SUNDAY, MARCH 06, 2011
Is this claim of bacteria in a meteorite any better than the 1996 one?
A new paper from a NASA scientist claims to present evidence for bacteria-like organisms in some meteorites. (Richard Hoover, 2011, Fossils of cyanobacteria in C11 carbonaceous meteorites. Journal of Cosmology 2011, vol 13.)
I don't know much about meteorites, but here's my evaluation:(Executive Summary: Move along folks, there's nothing to see here.)
What the author did:
He fractured tiny comet-derived meteorites (0.1 - 0.6 g) from two events and examined the freshly broken surfaces. He claims to have observed structures that are remnants of cyanobacteria.
These meteorites are of a special very rare type (only 9 are known). They are about 20% water, and soft enough to cut with a knife.

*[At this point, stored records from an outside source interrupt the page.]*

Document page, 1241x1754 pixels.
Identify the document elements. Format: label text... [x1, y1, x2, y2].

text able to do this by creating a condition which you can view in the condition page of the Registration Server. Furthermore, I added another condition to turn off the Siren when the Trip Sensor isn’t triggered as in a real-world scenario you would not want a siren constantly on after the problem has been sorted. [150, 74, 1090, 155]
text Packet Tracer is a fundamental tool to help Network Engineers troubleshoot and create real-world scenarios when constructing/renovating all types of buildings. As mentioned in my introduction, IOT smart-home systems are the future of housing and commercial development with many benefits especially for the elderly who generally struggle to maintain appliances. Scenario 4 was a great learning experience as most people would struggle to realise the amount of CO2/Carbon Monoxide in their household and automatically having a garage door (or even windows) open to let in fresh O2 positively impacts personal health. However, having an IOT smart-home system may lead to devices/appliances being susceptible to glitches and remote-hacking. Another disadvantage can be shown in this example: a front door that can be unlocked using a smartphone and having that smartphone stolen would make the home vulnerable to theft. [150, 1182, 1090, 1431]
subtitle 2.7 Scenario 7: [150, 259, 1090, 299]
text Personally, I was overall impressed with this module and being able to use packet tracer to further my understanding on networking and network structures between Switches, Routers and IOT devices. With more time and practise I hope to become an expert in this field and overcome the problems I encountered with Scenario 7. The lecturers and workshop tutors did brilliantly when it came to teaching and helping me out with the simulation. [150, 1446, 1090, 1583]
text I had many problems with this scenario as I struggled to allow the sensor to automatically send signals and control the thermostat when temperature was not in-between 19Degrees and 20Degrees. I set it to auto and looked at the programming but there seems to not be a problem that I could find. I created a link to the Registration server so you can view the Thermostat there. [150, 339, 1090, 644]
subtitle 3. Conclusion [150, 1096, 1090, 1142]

They mainly consist of minerals cemented together with magnesium sulfate ('Epsom salts'). They come from asteroids and comets, not planets like the Alan Hills meteorite from Mars. Hooper's reasoning that they come mainly from comets seems reasonable to me.
They contain quite a bit of organic (carbon-based) material, but I don't know if this differs significantly from the polycyclic aromatic hydrocarbons known to be present in comets. It's true that PAHs found on Earth are usually biological in origin (think of the tarry crud that accumulates on your barbeque grill), but that doesn't mean that PAHs from space have biological origins.
An important concern with this kind of study is contamination with terrestrial organisms before examination. He doesn't say how the meteorites have been stored before he obtained them, nor how the surfaces of the meteorites were treated before being fractured and examined. He doesn't say how they were fractured - might they have been cut with a scalpel blade or just pressed on until they crumbled? He says that the tools were flame-sterilized, but not what the tools were or how they were used.
He used two examination techniques. FESEM is field emission scanning electron microscopy - this seems to be a higher-resolution form of scanning electron microscopy (SEM), with the usual risks of artefacts. The fractured surfaces were not coated with anything before being analyzed - I don't know what effect this might have. The other technique is energy-dispersive X-ray analysis - I gather that this is an add-on to SEM that can scan a specimen and report on the abundance of specific atoms at different positions. Its results can be reported as the distribution of atoms at a particular position or as an image of the specimen, shaded to show the varying density of a particular atom.